Furthermore, the fan’s receipt of the merchandise and tickets may itself represent the collection of taxable compensation. Thus, he may need to pay income taxes on his receipt of those items, whether or not he ever actually resells them. And although a number of organizations have stepped forth and volunteered to pay some or all of his tax obligations on his behalf, such acts may themselves represent taxable gifts, leading to additional tax obligations for the firms or Mr. Lopez.

Back in Washington

Meanwhile, while these events were unfolding, President Obama continued his tussle with Republican Congressmen over the tax code. The Congressmen continued to insist that the federal government already overtaxes the American people and should not attempt to balance the federal budget through additional tax increases, while the President responded that many wealthy Americans are beneficiaries of tax loopholes that can be equitably closed.
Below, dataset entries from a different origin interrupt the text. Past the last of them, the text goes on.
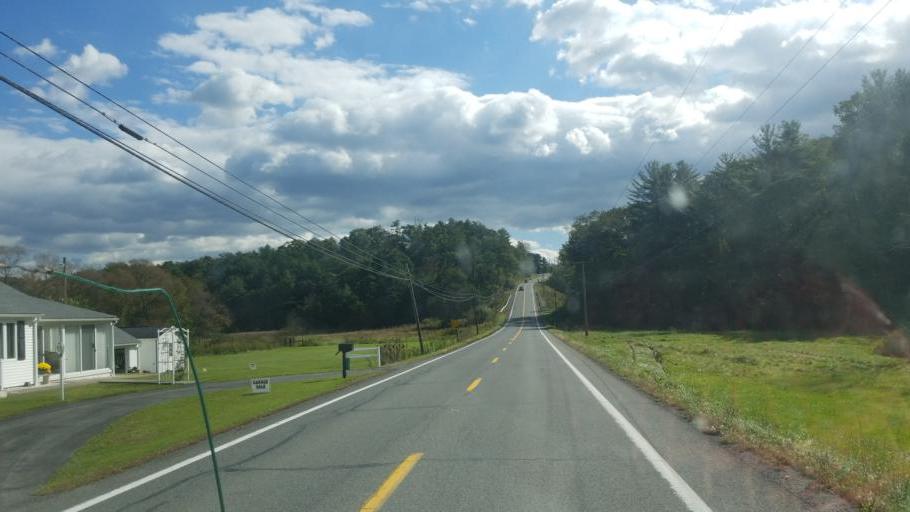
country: US
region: Pennsylvania
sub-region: Fulton County
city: McConnellsburg
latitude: 39.9956
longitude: -78.0925
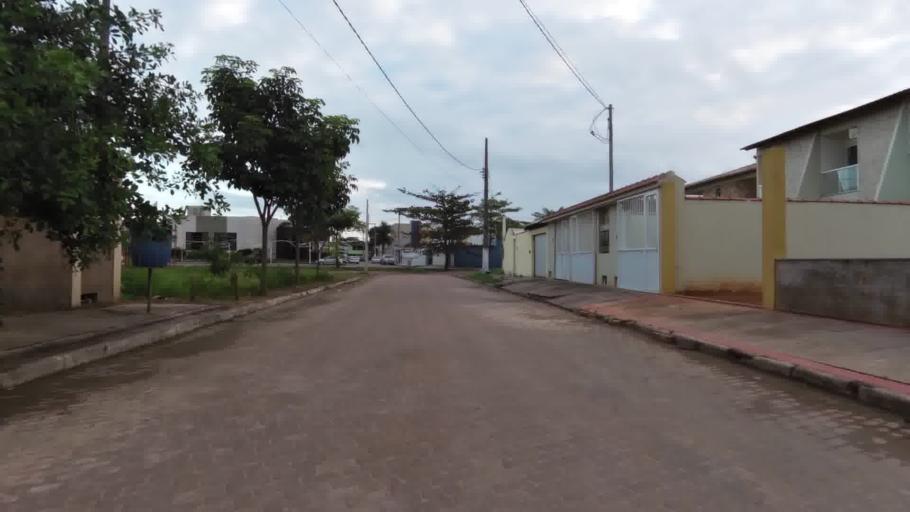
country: BR
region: Espirito Santo
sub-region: Piuma
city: Piuma
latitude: -20.8123
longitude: -40.6310
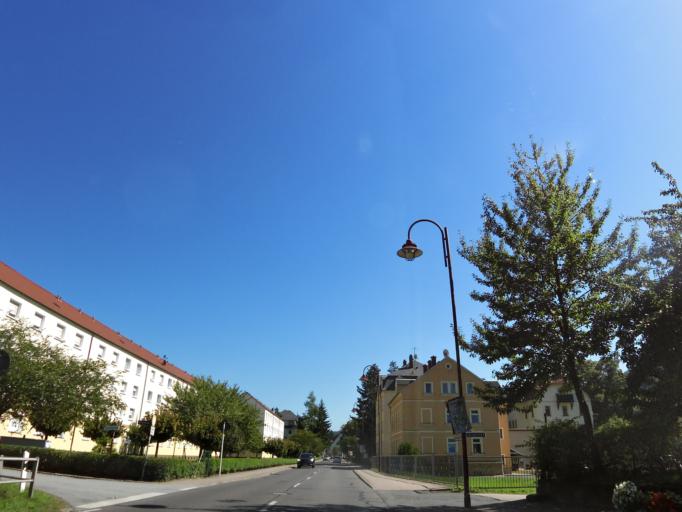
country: DE
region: Saxony
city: Bad Schandau
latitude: 50.9199
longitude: 14.1459
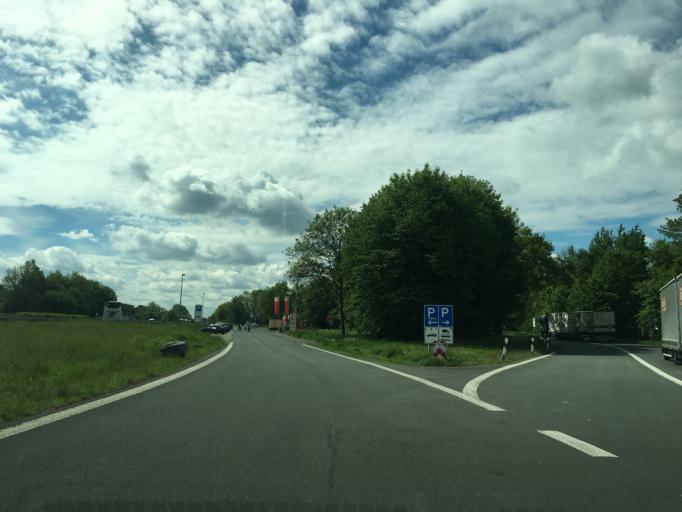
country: DE
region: North Rhine-Westphalia
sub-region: Regierungsbezirk Munster
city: Ascheberg
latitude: 51.7751
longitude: 7.6393
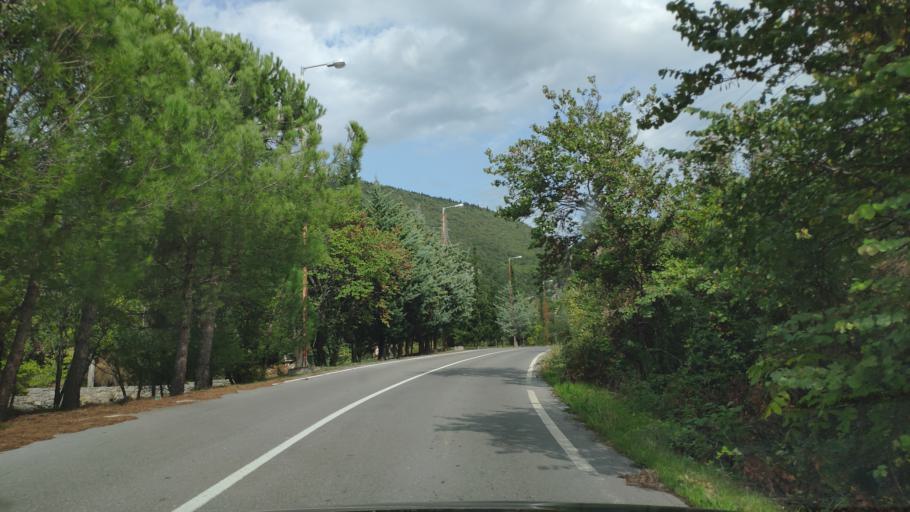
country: GR
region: Central Greece
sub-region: Nomos Fthiotidos
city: Anthili
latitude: 38.7474
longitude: 22.4533
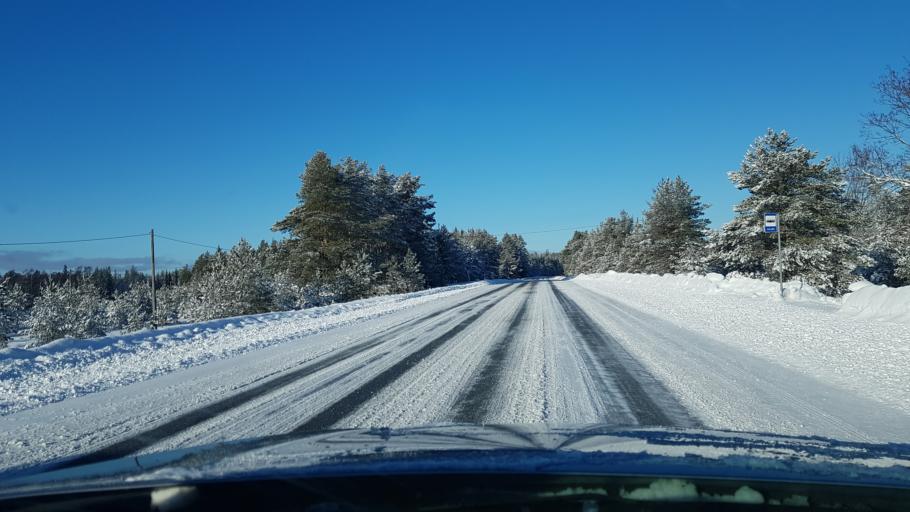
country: EE
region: Hiiumaa
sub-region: Kaerdla linn
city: Kardla
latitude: 58.9437
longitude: 22.7743
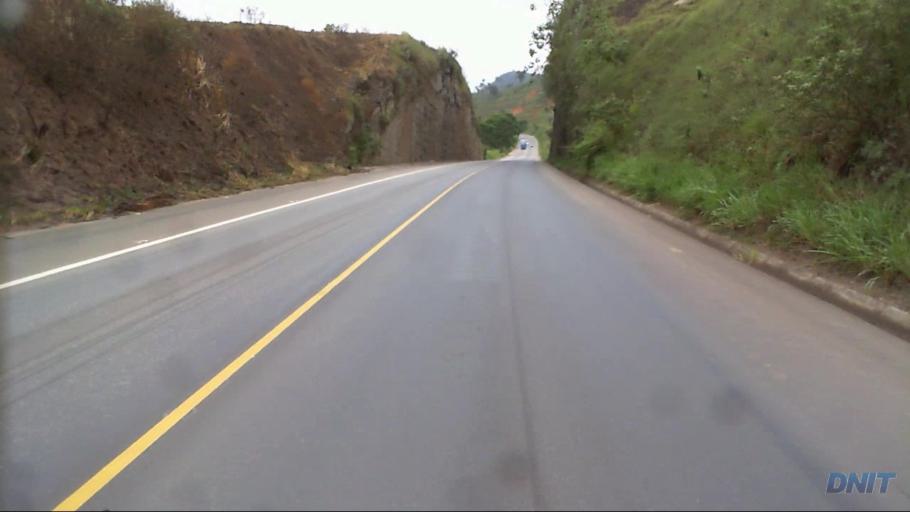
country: BR
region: Minas Gerais
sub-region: Coronel Fabriciano
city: Coronel Fabriciano
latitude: -19.5255
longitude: -42.6625
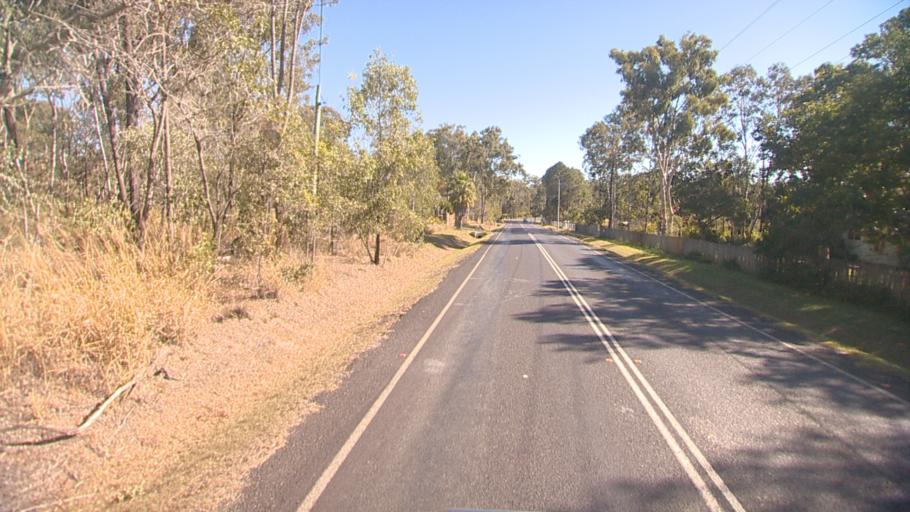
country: AU
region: Queensland
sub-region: Logan
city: Park Ridge South
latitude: -27.7239
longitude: 153.0147
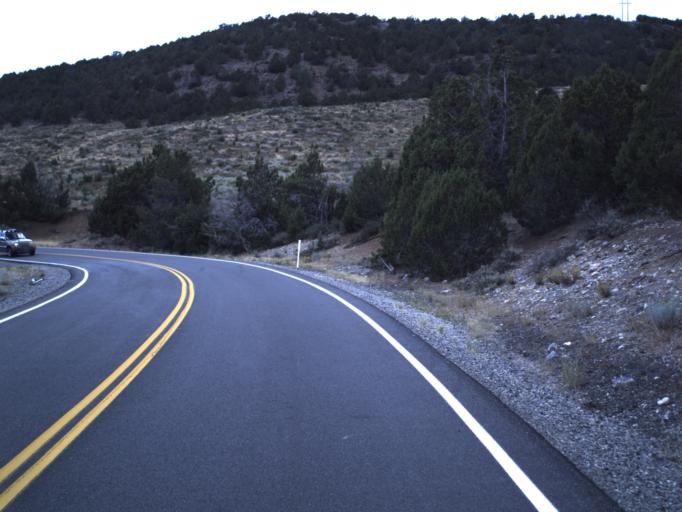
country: US
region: Utah
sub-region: Tooele County
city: Grantsville
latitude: 40.3471
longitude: -112.5648
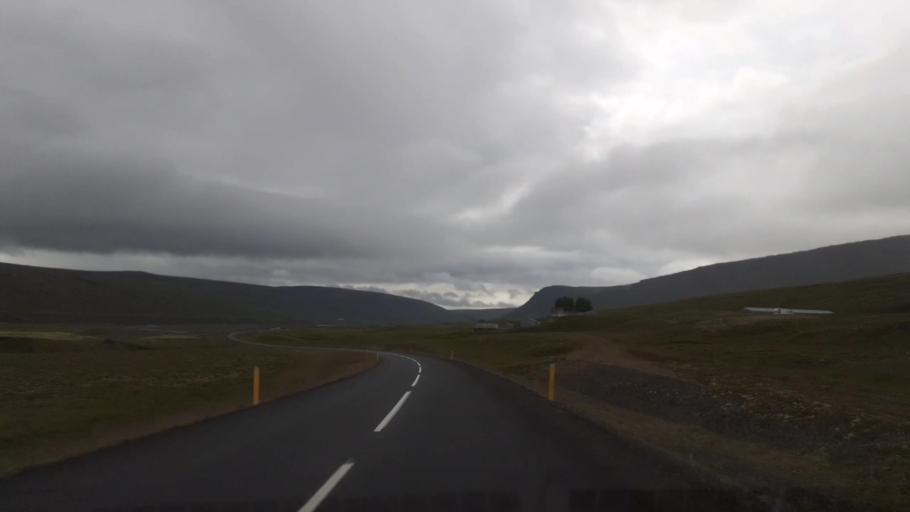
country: IS
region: East
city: Egilsstadir
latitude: 65.6360
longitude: -15.0542
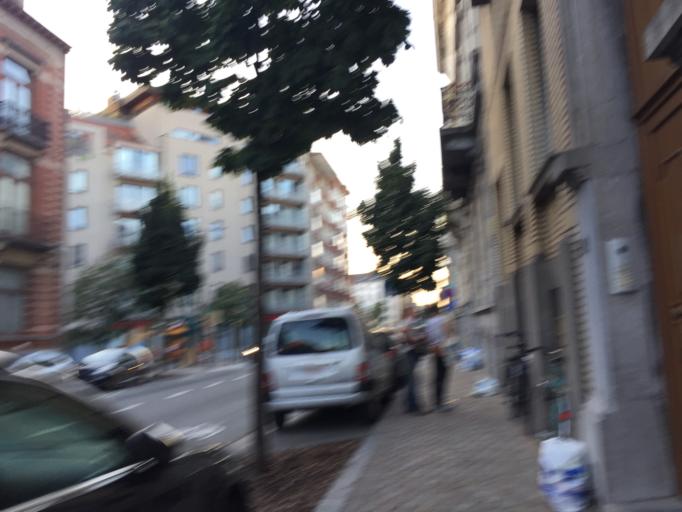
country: BE
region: Brussels Capital
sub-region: Bruxelles-Capitale
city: Brussels
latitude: 50.8321
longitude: 4.3762
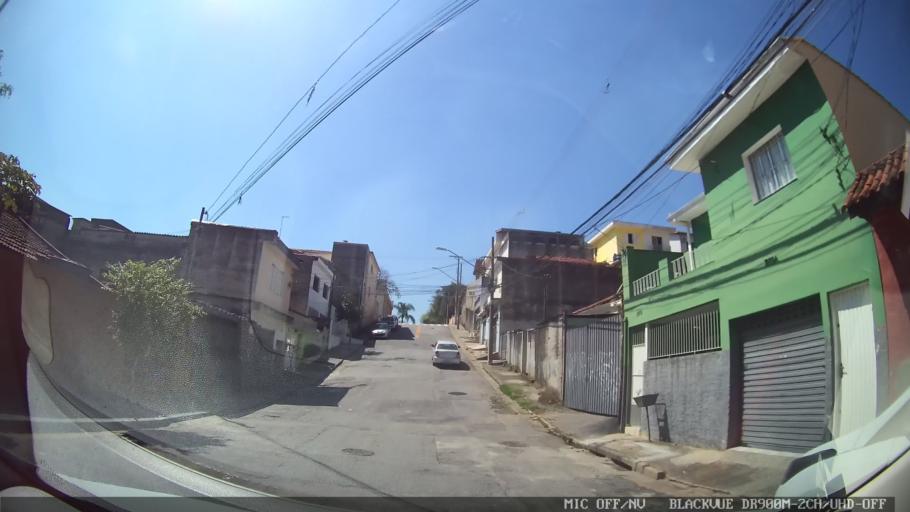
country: BR
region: Sao Paulo
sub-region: Sao Paulo
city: Sao Paulo
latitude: -23.4973
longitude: -46.6570
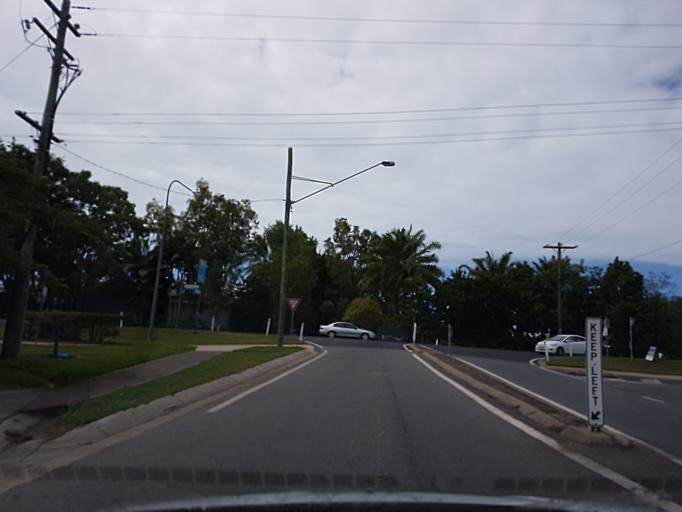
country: AU
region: Queensland
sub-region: Cairns
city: Port Douglas
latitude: -16.4926
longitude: 145.4639
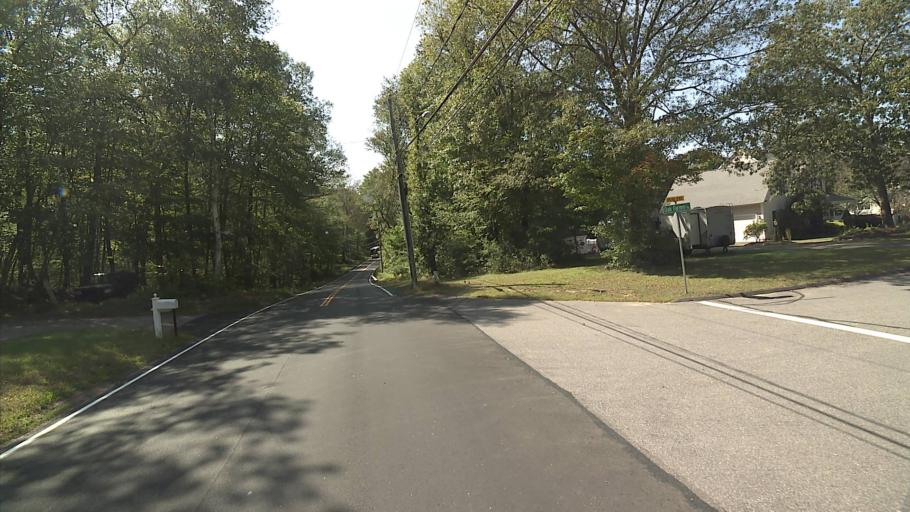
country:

One group of beneficiaries, the President notes, consists of wealthy managers of hedge funds. Such individuals generally pay a relatively low 15% capital gains tax on their “carried interest” earnings, an amount that is less than half of the current 35% top marginal tax rate that Mr. Lopez may end up paying on his earnings and gifts.

It may take months for Mr. Lopez to sort out all of the tax implications of his moment of glory. Hopefully, though, our representatives in Washington will not wait that long to reassess the practical implications of their taxation policies on fans who catch baseballs in the stands.